• [What you are asked to do] Please write out every one of the records below word for word, with nothing changed.

• [Records to process]
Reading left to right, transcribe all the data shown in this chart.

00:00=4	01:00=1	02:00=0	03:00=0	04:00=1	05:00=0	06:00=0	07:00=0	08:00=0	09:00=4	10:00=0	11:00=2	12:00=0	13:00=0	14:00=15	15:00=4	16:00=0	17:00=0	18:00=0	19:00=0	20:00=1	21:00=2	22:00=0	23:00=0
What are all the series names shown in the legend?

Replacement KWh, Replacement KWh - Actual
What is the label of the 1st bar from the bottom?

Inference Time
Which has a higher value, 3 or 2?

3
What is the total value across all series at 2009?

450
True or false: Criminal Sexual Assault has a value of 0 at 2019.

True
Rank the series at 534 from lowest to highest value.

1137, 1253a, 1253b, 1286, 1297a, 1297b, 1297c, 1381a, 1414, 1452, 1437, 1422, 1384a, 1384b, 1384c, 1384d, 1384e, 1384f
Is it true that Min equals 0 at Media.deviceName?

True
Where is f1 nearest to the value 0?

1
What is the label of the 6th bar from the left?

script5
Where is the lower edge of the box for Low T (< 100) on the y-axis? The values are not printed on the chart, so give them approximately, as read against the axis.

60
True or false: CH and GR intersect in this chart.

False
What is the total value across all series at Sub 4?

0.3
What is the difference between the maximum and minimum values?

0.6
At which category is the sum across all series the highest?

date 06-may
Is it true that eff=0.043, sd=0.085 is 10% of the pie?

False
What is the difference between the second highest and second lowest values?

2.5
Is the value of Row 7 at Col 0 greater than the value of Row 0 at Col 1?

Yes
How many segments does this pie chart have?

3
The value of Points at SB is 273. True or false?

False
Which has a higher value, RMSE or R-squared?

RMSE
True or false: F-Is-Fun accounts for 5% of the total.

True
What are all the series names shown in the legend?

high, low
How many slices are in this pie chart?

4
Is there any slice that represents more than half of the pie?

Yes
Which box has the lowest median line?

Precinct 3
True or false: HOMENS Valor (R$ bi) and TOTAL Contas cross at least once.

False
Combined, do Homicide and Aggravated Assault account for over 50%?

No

• [Task solution]
Reading left to right, transcribe all the data shown in this chart.

00:00=4	01:00=1	02:00=0	03:00=0	04:00=1	05:00=0	06:00=0	07:00=0	08:00=0	09:00=4	10:00=0	11:00=2	12:00=0	13:00=0	14:00=15	15:00=4	16:00=0	17:00=0	18:00=0	19:00=0	20:00=1	21:00=2	22:00=0	23:00=0
What are all the series names shown in the legend?

Replacement KWh, Replacement KWh - Actual
What is the label of the 1st bar from the bottom?

Inference Time
Which has a higher value, 3 or 2?

3
What is the total value across all series at 2009?

450
True or false: Criminal Sexual Assault has a value of 0 at 2019.

True
Rank the series at 534 from lowest to highest value.

1137, 1253a, 1253b, 1286, 1297a, 1297b, 1297c, 1381a, 1414, 1452, 1437, 1422, 1384a, 1384b, 1384c, 1384d, 1384e, 1384f
Is it true that Min equals 0 at Media.deviceName?

True
Where is f1 nearest to the value 0?

1
What is the label of the 6th bar from the left?

script5
Where is the lower edge of the box for Low T (< 100) on the y-axis? The values are not printed on the chart, so give them approximately, as read against the axis.

60
True or false: CH and GR intersect in this chart.

False
What is the total value across all series at Sub 4?

0.3
What is the difference between the maximum and minimum values?

0.6
At which category is the sum across all series the highest?

date 06-may
Is it true that eff=0.043, sd=0.085 is 10% of the pie?

False
What is the difference between the second highest and second lowest values?

2.5
Is the value of Row 7 at Col 0 greater than the value of Row 0 at Col 1?

Yes
How many segments does this pie chart have?

3
The value of Points at SB is 273. True or false?

False
Which has a higher value, RMSE or R-squared?

RMSE
True or false: F-Is-Fun accounts for 5% of the total.

True
What are all the series names shown in the legend?

high, low
How many slices are in this pie chart?

4
Is there any slice that represents more than half of the pie?

Yes
Which box has the lowest median line?

Precinct 3
True or false: HOMENS Valor (R$ bi) and TOTAL Contas cross at least once.

False
Combined, do Homicide and Aggravated Assault account for over 50%?

No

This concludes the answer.